Life:WIRE™ is focused on a simple and cost-effective solution for individuals to proactively manage their disease and health conditions through use of a standard, off-the-shelf cellphone as an interactive health management tool.

-Instead, the country needs to innovate its way toward a new health care business model — one that reduces costs yet improves both quality and accessibility.

-Two main causes of the system’s ills are century-old business models, for the general hospital and the physician’s practice, both of which are based on treating illness, not promoting wellness. Hospitals and doctors are paid by insurers and the government for the health care equivalent of piecework: hospitals profit from full beds and doctors profit from repeat visits. There is no financial incentive to keep patients healthy.

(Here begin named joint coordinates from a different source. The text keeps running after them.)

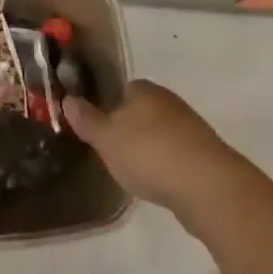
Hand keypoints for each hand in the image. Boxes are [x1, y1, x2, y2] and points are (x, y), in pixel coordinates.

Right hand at [62, 80, 235, 215]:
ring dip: (152, 148)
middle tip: (115, 152)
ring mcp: (190, 126)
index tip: (102, 129)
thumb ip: (87, 120)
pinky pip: (178, 154)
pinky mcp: (205, 153)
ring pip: (163, 132)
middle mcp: (169, 101)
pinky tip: (161, 183)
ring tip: (136, 171)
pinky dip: (168, 165)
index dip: (112, 106)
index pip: (125, 89)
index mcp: (144, 90)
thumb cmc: (148, 153)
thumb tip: (67, 99)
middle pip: (144, 110)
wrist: (205, 184)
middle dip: (132, 128)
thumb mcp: (106, 138)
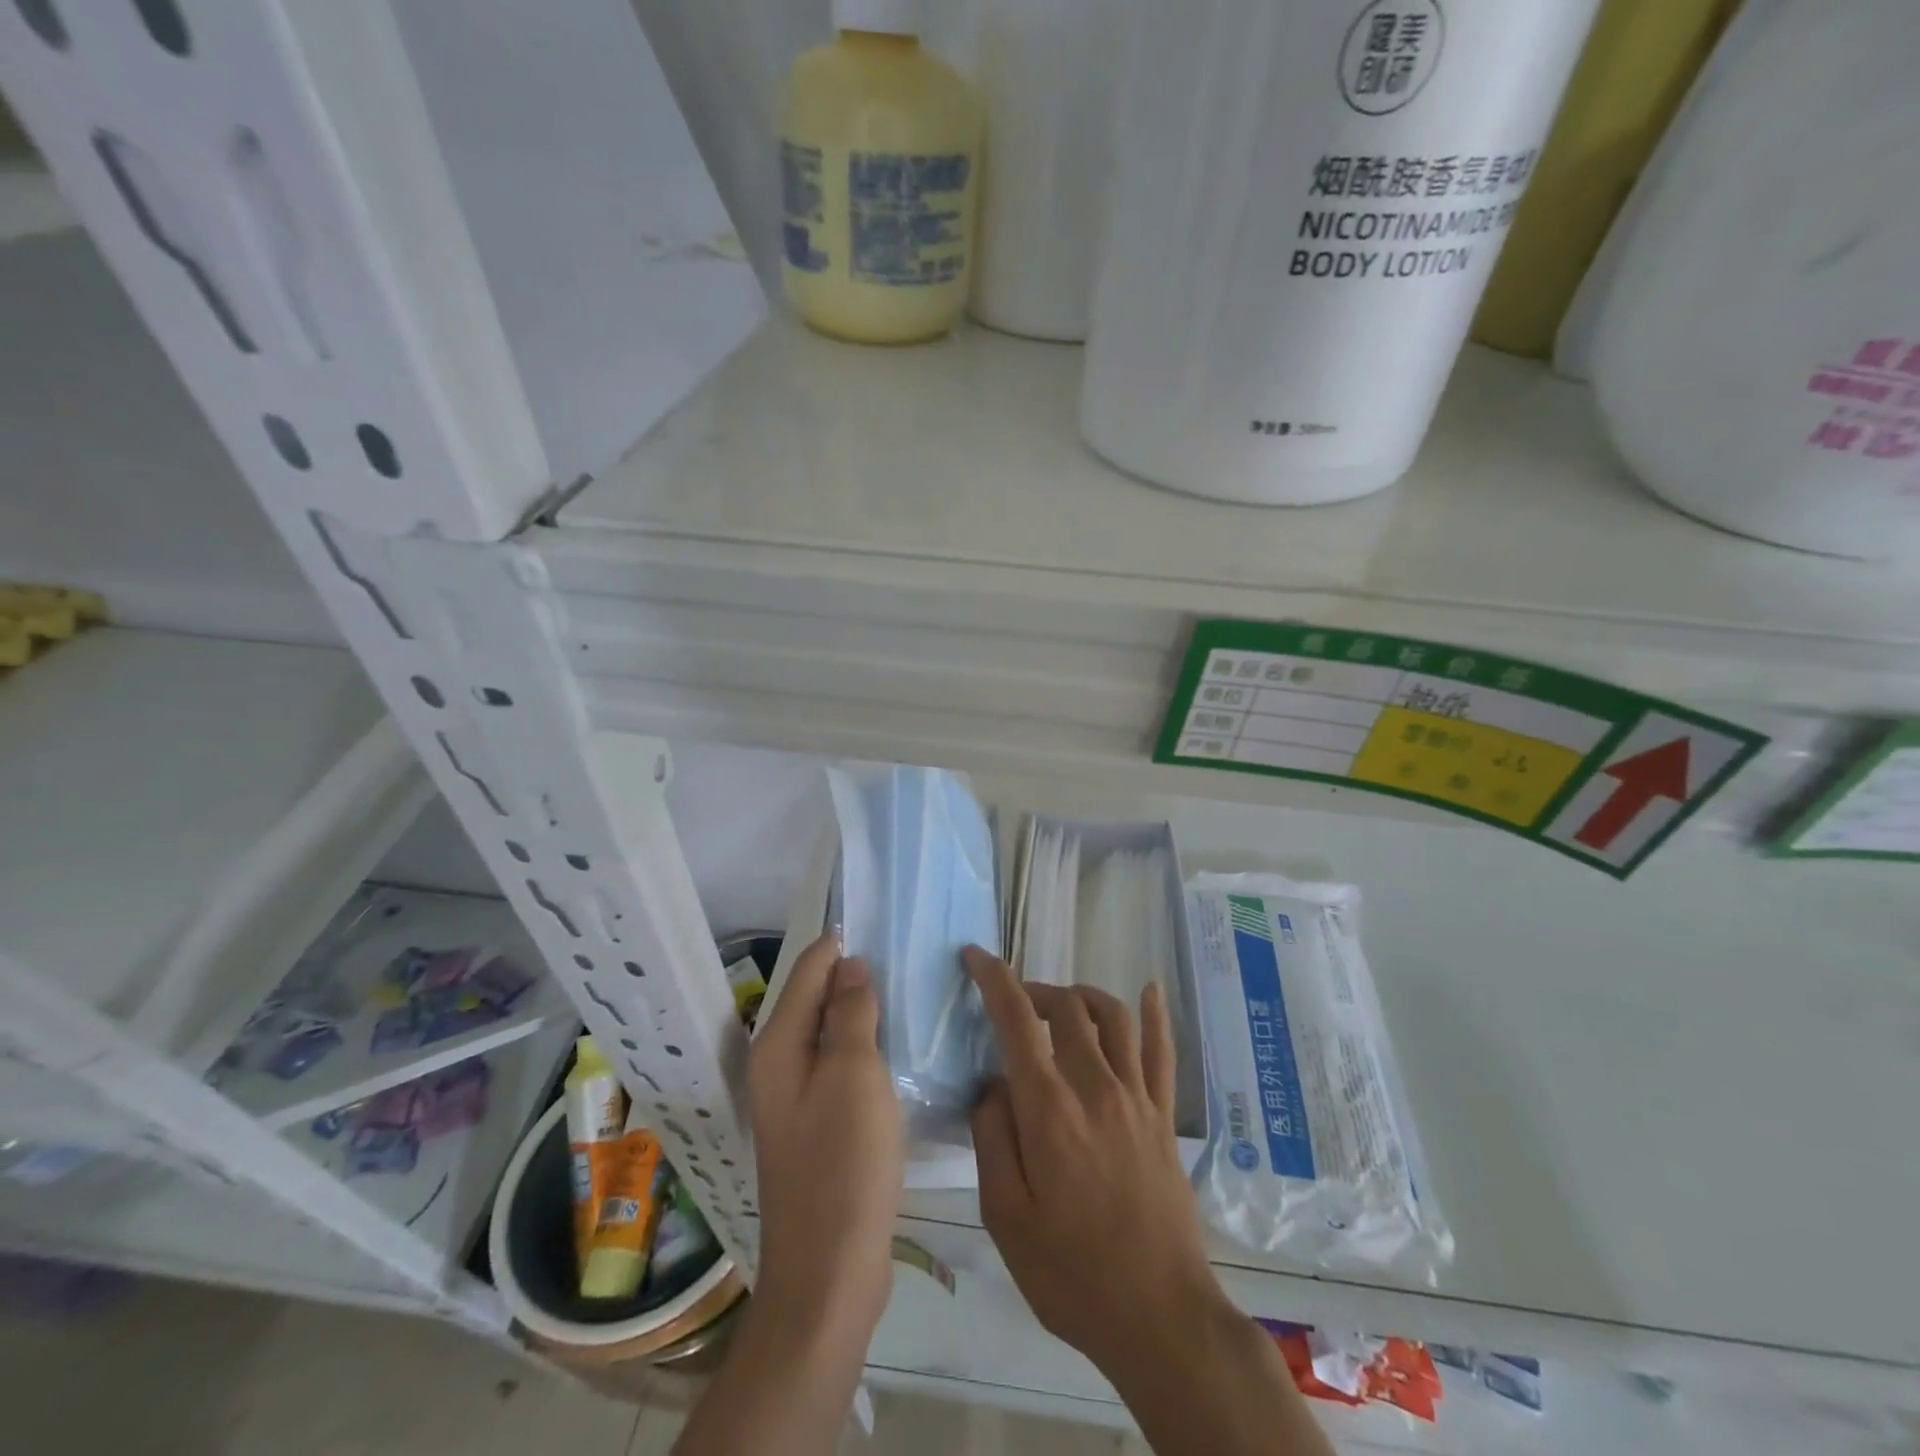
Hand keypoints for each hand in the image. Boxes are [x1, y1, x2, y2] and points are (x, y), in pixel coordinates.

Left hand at [748, 932, 903, 1338]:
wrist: (831, 1272)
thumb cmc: (843, 1164)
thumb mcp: (853, 1074)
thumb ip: (850, 1012)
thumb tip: (850, 963)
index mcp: (777, 1046)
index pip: (808, 970)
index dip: (841, 943)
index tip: (881, 921)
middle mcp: (779, 1066)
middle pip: (816, 999)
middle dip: (853, 974)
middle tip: (903, 952)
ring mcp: (798, 1099)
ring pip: (831, 1034)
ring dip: (862, 1011)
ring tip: (906, 989)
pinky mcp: (819, 1126)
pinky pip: (841, 1067)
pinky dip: (865, 1048)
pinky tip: (897, 1046)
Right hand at [965, 946, 1228, 1379]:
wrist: (1160, 1318)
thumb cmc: (1071, 1274)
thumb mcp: (1005, 1217)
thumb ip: (992, 1138)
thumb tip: (992, 1084)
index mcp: (1050, 1109)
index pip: (1018, 1020)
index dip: (994, 979)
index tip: (975, 956)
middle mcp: (1096, 1087)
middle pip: (1067, 1007)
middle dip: (1034, 990)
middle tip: (1013, 1002)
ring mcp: (1137, 1099)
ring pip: (1114, 1016)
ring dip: (1082, 995)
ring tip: (1061, 1003)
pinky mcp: (1165, 1117)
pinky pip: (1163, 1051)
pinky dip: (1156, 1014)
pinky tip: (1151, 989)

-“The business models were all created decades ago, and acute disease drove those costs at the time,” says Steve Wunker, a senior partner at the consulting firm Innosight. “Most businesses in this industry are looking at their business model as entirely immutable. They’re looking for innovative offerings that fit this frozen model.”

-“Health care hasn’t become affordable,” he said in an interview, “because it hasn’t yet gone through disruptive decentralization.”